Not really a surprise given 'think tanks' with names like that are pretty much all tools (Citizens against Government Waste and the American Enterprise Institute come to mind), but still worth having that out there.

"In contrast, Microsoft and Novell are the antithesis of religions."

They unite to form a Satanic Voltron? Which one is Pidge?
jdixon

Feb 22, 2007
12:06 AM EDT
Sigh. Mr. DeLong, doesn't seem to realize that no one will have to use the GPL v3 unless they want to. I wonder what part of that he's having trouble understanding.
swbrown

Feb 22, 2007
1:14 AM EDT
Also, because I was bored and wanted to see how far into 'owned tool' range these guys go, here's one of their publications from 2004:

"Mundie, Craig, with James V. DeLong, Emery Simon, and Mark Stahlman. "Presentation & Discussion: The Future of the Applications Layer: Software -- Open Standards & Open Source." Webcast from Aspen Summit 2004. The Progress & Freedom Foundation, August 24, 2004."

http://www.tvworldwide.com/globe_show/pffaspen/040823/agenda...

Recognize some of those names? Craig Mundie is Microsoft's Chief Research and Strategy Officer. Emery Simon was (is?) a top attorney for the Business and Software Alliance. James V. DeLong is from The Progress & Freedom Foundation. Mark Stahlman is now a Gartner analyst. The presentation was given at the Aspen Summit 2004, which is run by The Progress & Freedom Foundation. Surely an independent and objective think tank..

I tried to watch their presentation but their server died on me around 31 minutes into it (it took mercy? :)). This is the paper DeLong pushes in the introduction to the presentation, which is a masterwork of /extreme/ FUD from 2004 we've run into before: http://www.pff.org/issues-pubs/pops/pop11.8opensource.pdf

Mundie's part of the presentation does the 'Open Standards, not Open Source' pitch that Microsoft was doing back in 2004 (which they've been fairly quiet about since OpenDocument started making waves). Emory's part was seeming to take it further with a 'Open Standards shouldn't have to not have patents' angle when he got cut off.
swbrown

Feb 22, 2007
1:20 AM EDT
> Sigh. Mr. DeLong, doesn't seem to realize that no one will have to use the GPL v3 unless they want to. I wonder what part of that he's having trouble understanding.
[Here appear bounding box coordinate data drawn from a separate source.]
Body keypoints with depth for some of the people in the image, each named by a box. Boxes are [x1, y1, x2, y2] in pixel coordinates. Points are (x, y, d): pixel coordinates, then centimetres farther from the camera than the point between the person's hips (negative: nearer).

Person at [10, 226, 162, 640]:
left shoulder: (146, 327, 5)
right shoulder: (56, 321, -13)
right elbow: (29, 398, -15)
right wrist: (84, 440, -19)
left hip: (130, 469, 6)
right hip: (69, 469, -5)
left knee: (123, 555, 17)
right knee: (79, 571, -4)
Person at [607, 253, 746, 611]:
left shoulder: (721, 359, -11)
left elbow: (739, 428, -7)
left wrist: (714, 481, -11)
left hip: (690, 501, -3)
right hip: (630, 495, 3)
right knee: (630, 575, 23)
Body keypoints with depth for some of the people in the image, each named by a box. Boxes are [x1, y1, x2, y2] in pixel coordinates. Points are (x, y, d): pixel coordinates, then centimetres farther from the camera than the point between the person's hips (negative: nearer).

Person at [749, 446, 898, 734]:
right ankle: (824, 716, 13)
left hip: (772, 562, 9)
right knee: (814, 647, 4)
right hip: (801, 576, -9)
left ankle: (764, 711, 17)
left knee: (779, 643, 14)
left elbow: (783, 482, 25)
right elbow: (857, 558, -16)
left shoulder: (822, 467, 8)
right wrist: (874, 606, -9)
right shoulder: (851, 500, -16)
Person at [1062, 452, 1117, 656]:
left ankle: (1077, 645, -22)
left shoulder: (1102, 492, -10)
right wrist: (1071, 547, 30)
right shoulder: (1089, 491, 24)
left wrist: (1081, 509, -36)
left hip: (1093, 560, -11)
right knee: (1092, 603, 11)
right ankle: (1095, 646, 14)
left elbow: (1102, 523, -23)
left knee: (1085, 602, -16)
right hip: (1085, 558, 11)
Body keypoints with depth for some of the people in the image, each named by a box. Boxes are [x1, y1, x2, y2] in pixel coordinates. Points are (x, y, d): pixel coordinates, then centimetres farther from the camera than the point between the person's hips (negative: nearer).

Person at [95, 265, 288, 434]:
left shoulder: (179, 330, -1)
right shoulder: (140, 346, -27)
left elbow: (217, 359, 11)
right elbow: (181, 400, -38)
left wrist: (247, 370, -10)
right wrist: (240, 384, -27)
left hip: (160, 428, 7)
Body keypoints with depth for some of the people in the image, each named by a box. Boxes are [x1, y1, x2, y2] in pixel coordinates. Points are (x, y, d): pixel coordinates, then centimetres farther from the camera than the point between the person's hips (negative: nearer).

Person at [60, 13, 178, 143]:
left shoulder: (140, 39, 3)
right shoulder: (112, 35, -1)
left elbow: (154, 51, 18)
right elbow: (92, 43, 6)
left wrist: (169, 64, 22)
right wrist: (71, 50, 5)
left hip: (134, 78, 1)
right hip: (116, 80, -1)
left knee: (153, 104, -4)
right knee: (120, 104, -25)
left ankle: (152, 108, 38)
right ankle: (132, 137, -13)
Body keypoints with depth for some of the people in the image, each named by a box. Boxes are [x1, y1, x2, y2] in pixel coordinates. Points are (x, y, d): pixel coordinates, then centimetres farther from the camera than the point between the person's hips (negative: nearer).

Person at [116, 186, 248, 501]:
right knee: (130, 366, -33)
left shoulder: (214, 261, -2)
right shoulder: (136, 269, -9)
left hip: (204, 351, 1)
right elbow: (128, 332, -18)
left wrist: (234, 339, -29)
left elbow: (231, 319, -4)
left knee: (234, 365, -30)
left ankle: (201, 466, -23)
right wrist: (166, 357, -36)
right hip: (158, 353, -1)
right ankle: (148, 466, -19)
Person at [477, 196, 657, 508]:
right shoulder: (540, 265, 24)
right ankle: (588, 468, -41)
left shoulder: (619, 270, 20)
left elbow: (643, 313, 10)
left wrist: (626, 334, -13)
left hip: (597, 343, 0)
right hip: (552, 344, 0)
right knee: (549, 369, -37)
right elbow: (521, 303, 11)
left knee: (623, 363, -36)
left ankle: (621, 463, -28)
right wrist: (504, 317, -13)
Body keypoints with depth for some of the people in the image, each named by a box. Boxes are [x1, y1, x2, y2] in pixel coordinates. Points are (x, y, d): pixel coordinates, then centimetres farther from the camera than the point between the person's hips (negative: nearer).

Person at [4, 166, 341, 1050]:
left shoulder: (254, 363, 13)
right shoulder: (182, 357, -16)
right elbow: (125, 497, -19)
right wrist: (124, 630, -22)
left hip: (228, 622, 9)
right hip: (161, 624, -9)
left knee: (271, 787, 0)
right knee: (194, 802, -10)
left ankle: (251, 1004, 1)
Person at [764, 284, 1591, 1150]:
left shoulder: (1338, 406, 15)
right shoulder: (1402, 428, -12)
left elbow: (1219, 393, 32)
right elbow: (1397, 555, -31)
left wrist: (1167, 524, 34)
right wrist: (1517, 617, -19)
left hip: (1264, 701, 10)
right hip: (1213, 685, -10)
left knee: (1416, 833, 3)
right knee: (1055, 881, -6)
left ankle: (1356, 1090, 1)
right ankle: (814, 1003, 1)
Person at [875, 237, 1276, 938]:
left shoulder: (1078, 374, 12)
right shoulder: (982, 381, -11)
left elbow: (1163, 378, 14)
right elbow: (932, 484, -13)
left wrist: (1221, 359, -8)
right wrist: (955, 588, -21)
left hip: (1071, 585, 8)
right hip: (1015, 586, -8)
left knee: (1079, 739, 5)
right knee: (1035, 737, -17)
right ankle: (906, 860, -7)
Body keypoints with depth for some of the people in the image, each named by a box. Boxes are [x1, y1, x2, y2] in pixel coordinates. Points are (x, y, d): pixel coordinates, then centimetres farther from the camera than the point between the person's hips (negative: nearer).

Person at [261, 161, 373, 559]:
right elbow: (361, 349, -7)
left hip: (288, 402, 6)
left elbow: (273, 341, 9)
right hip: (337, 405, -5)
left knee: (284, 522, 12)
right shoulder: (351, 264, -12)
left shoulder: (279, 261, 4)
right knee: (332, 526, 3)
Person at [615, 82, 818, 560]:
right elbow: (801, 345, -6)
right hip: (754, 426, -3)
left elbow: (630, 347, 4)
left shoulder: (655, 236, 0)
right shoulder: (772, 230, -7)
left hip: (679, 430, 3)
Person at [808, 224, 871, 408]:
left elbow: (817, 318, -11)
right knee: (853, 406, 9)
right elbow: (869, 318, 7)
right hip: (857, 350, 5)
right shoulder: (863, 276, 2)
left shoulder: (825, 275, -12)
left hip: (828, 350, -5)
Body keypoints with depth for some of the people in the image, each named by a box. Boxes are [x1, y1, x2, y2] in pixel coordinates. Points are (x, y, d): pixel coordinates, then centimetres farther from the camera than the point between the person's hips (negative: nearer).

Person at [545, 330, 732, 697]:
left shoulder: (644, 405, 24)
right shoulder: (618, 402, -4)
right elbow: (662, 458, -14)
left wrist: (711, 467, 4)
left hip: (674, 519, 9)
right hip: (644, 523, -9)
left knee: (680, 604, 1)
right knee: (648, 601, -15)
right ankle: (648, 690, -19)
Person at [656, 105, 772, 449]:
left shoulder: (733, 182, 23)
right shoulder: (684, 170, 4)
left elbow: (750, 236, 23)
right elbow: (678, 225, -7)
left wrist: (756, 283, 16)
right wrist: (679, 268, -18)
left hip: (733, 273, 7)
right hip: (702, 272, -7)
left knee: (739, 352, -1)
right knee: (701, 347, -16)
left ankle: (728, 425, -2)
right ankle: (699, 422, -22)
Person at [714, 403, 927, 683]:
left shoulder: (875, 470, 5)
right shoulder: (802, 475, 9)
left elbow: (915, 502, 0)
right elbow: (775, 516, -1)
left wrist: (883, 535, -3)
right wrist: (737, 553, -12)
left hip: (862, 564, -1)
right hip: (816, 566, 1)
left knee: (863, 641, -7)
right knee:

Read the link to his paper I just added - he's not delusional at all, he's attacking and has been at this since at least 2002. I mean, he fishes up Ken Thompson's 1999 quote, "But if you want to use Linux in firewalls, gateways, embedded systems, and so on, it has a long way to go", and tries to apply it against Linux.. in 2004. When, you know, EVERYONE was using it in firewalls, gateways, embedded systems, 'and so on'.